Assume that the sun radiates its energy into space uniformly in all directions. Now imagine a hollow sphere the size of the Earth's orbit, with the sun at the center. 1350 W of solar power strikes each m^2 of the inside surface of that sphere. Can you take it from there?

4. Mar 26, 2006

### confusedbyphysics

No, I dont...This book is confusing, there isnt anything about power in the chapter in relation to the intensity, thats why I was looking through old chapters to see if there is a formula or something that could convert intensity into power outage. Just looking at the units, the intensity is the power of the wave over an area (m^2), right?

Do I use the surface area of the sun in the calculation somewhere?

5. Mar 26, 2006

### nrqed

There is a similar formula in sound waves. Intensity = power of the source / area over which the energy is spread (here, the energy is spread over the surface area of a sphere expanding away from the Sun). By the time the energy has reached the Earth, what is the area of the sphere over which the energy has spread out?
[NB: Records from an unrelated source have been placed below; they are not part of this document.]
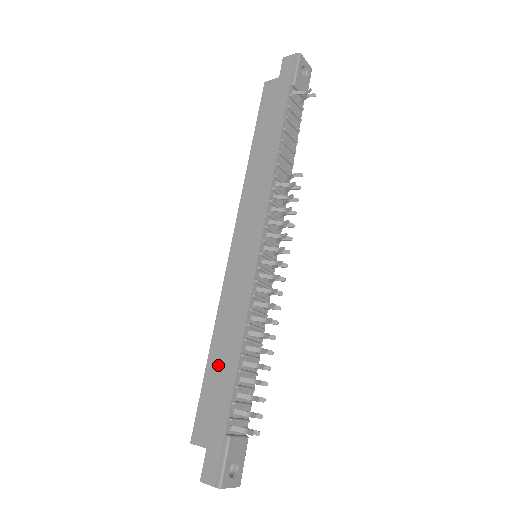
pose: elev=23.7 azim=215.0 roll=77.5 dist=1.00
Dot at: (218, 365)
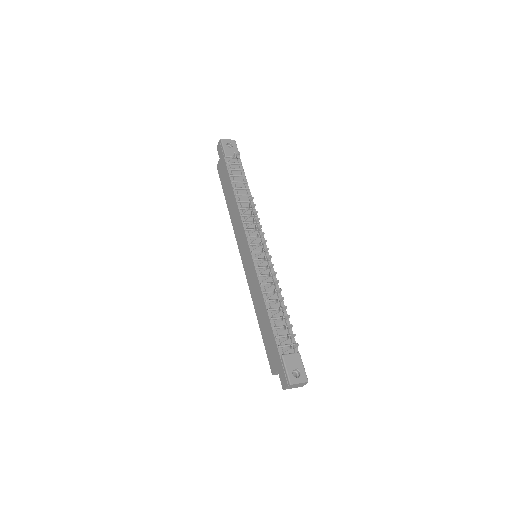
Dot at: (263, 324)
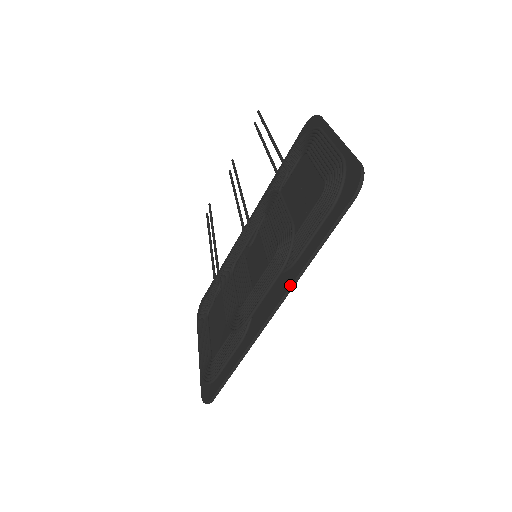
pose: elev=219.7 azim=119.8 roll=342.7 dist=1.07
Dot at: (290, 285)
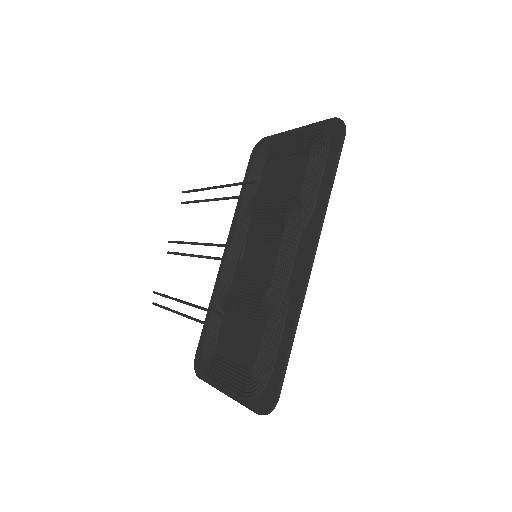
Dot at: (319, 227)
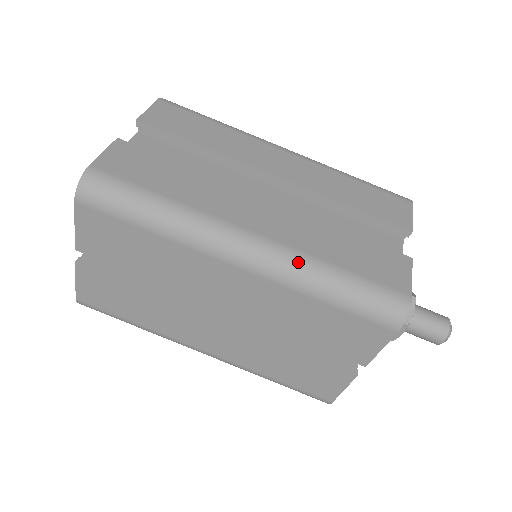
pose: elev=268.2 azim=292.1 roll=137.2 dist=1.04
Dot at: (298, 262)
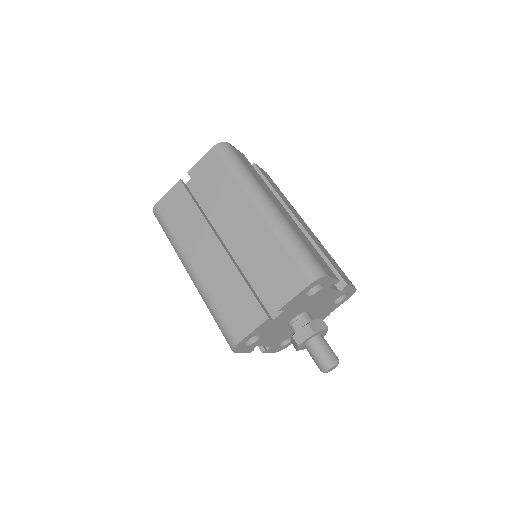
Dot at: (286, 224)
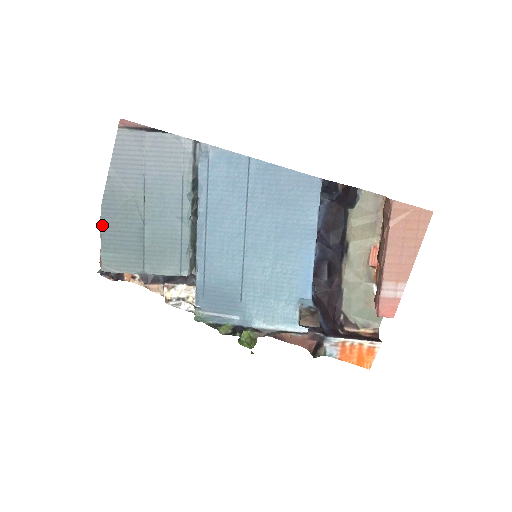
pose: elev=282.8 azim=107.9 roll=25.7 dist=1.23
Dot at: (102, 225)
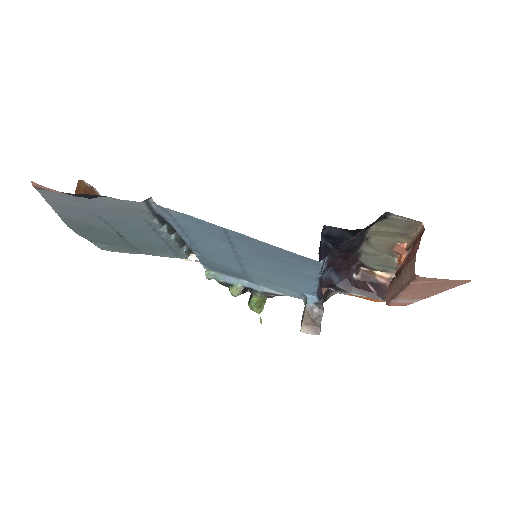
Dot at: (79, 234)
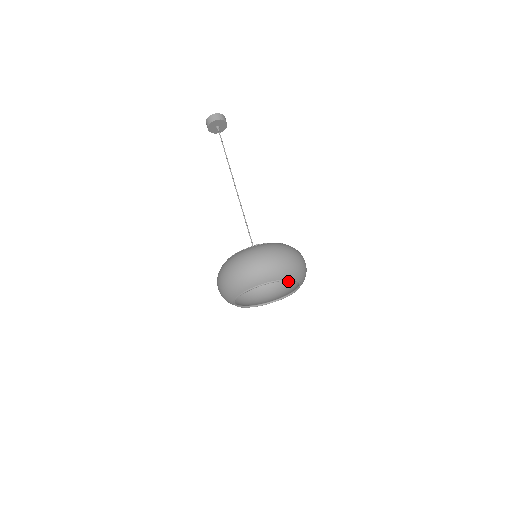
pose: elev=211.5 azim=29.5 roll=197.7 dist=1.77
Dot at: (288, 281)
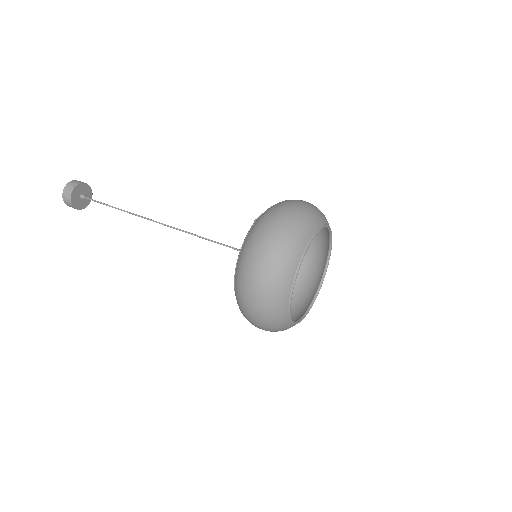
Dot at: (305, 269)
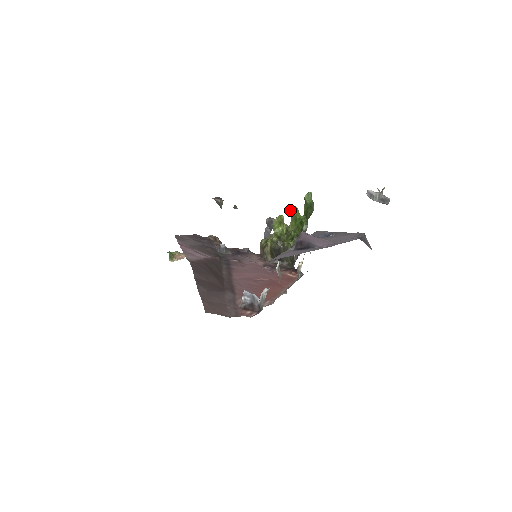
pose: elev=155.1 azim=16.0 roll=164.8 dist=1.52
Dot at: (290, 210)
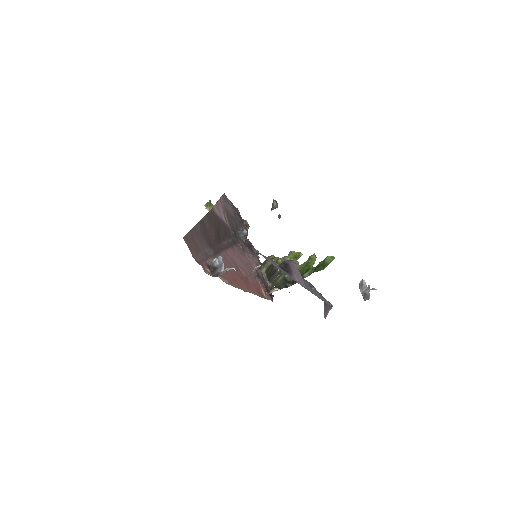
Dot at: (310, 256)
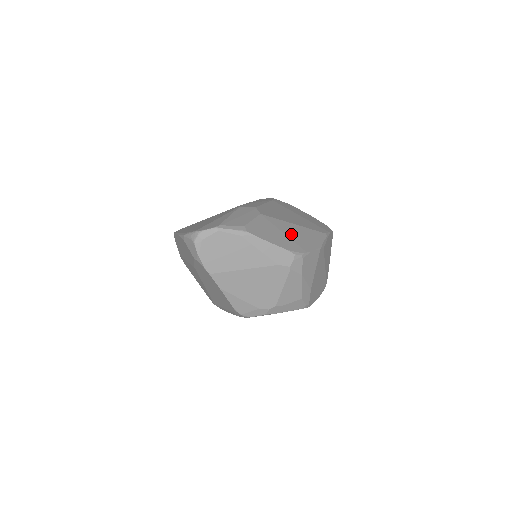
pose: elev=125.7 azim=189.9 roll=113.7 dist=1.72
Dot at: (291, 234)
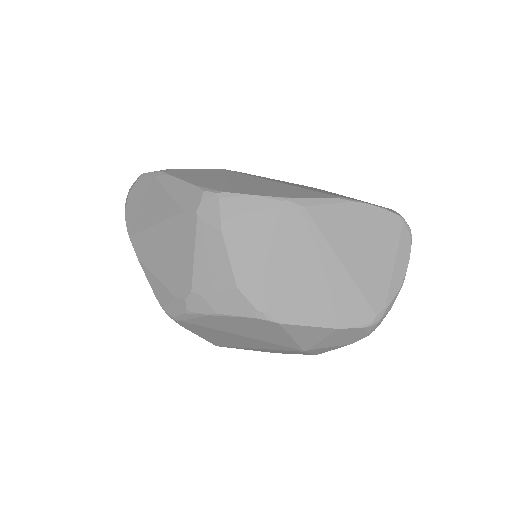
Dot at: (242, 182)
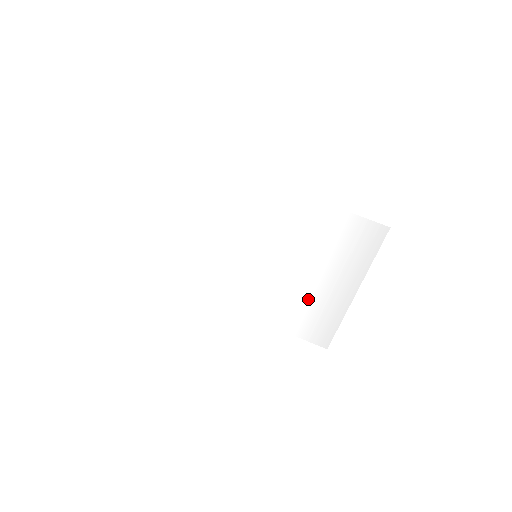
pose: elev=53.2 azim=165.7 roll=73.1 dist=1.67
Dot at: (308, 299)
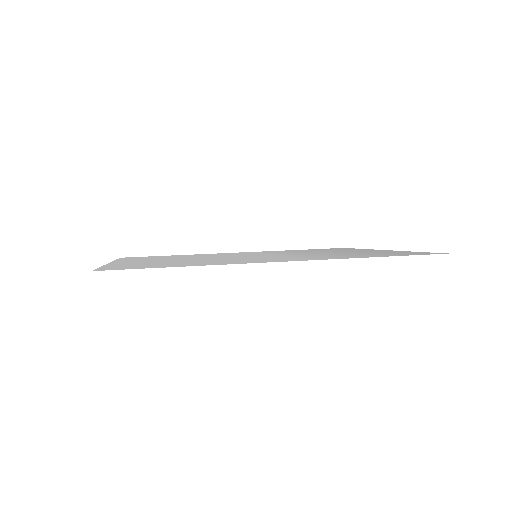
Dot at: (325, 251)
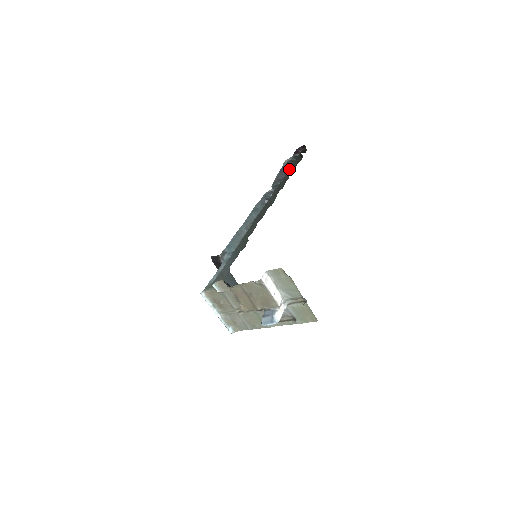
And you won`t need the radius of the Sun (basically, the Sun can be treated as a point source here)

6. Mar 26, 2006

### confusedbyphysics

the area over which the energy has spread out is over the Earth, right? surface area = 4(pi)r^2 = 5.11 X 10^8..but only part of the energy is hitting the earth, the rest is going out into the space, right?? im lost

7. Mar 26, 2006

### confusedbyphysics

ok if i think of the orbit of the earth around the sun

the radius between the earth and sun is 1.496 X10^11 m

the surface area is 4pi(r^2) which comes out to 2.81 X10^23

then if I use the equation you gave me above 1350 X (2.81 X 10^23) = 3.8 X 10^26, THE RIGHT ANSWER!!!!!!